Task prompt:
Report each line from the listing that the string "still" appears in.
Dataset section below:
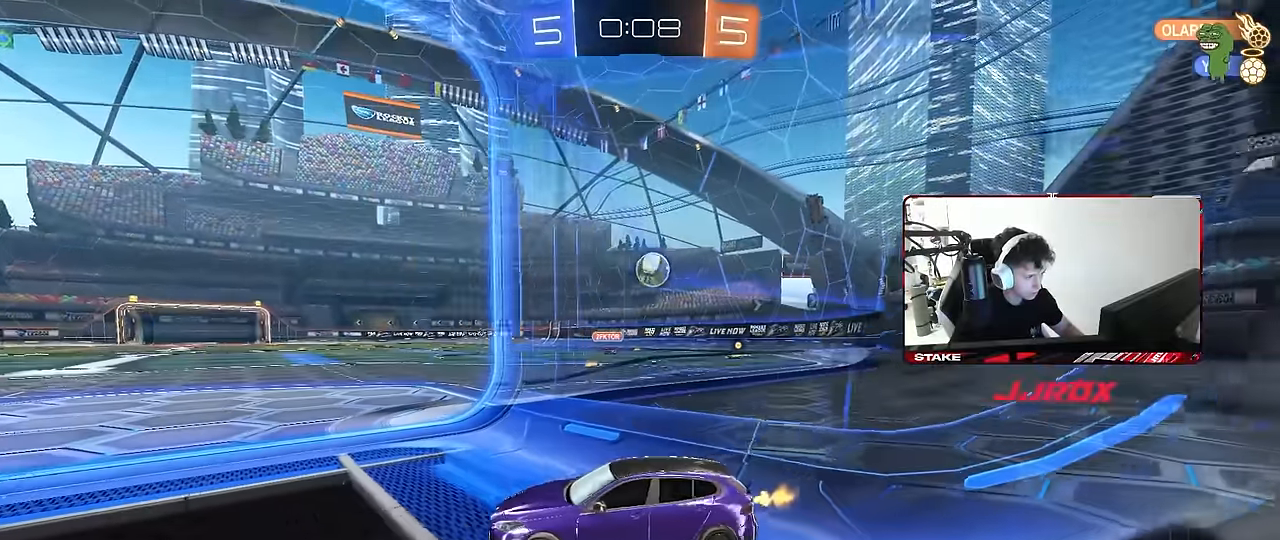
{"keys": ["d", "w"], "mouse": [], "mouse_move": "still", "events": [[17, "shift", "up"], [150, "d", "up"], [350, "d", "down"]]}
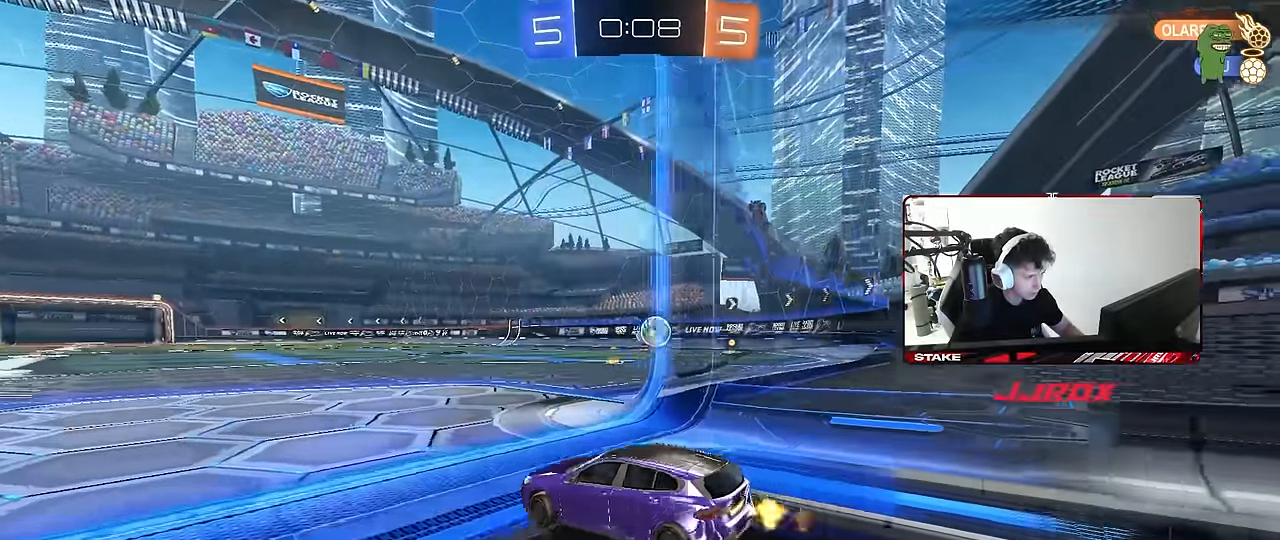
{"keys": ["d", "s"], "mouse": ["left", "right"], "mouse_move": "down-left", "events": [[184, "w", "up"], [217, "s", "down"], [317, "s", "up"], [417, "mouse_right", "down"], [450, "mouse_left", "down"], [500, "s", "down"]]}
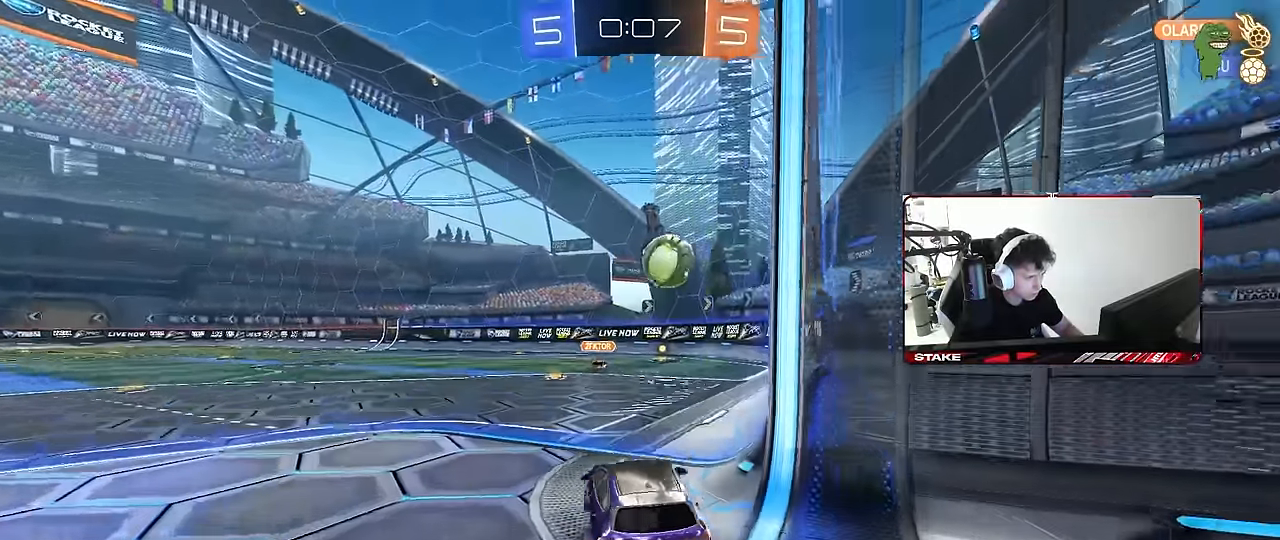
{"keys": ["a"], "mouse": ["left"], "mouse_move": "still", "events": [[50, "a", "down"], [50, "shift", "down"], [150, "a", "up"], [150, "d", "up"], [150, "mouse_right", "up"], [150, "s", "up"], [150, "shift", "up"], [184, "mouse_right", "down"], [217, "w", "down"], [234, "a", "down"], [384, "mouse_right", "up"], [467, "w", "up"]]}
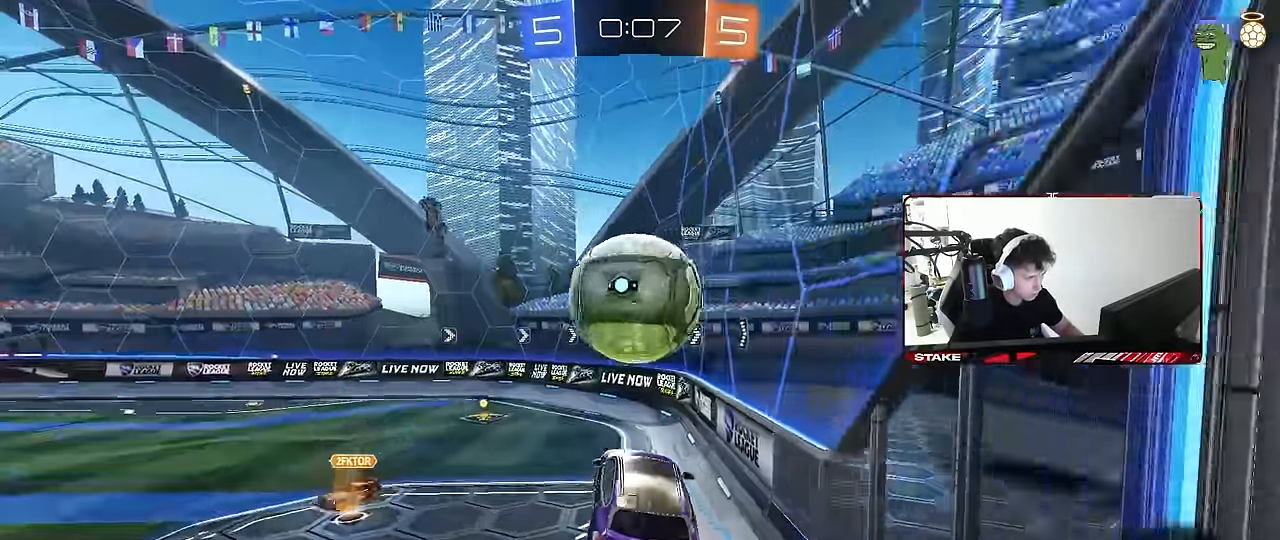
{"keys": ["d", "w"], "mouse": ["left"], "mouse_move": "down-left", "events": [[17, "a", "up"], [67, "d", "down"], [67, "mouse_left", "up"], [350, "mouse_left", "down"], [484, "w", "down"]]}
End of Dataset section.
Written reply:
{"keys": ["d", "w"], "mouse": [], "mouse_move": "still", "events": [[17, "shift", "up"], [150, "d", "up"], [350, "d", "down"]]}
{"keys": ["a"], "mouse": ["left"], "mouse_move": "still", "events": [[50, "a", "down"], [50, "shift", "down"], [150, "a", "up"], [150, "d", "up"], [150, "mouse_right", "up"], [150, "s", "up"], [150, "shift", "up"], [184, "mouse_right", "down"], [217, "w", "down"], [234, "a", "down"], [384, "mouse_right", "up"], [467, "w", "up"]]}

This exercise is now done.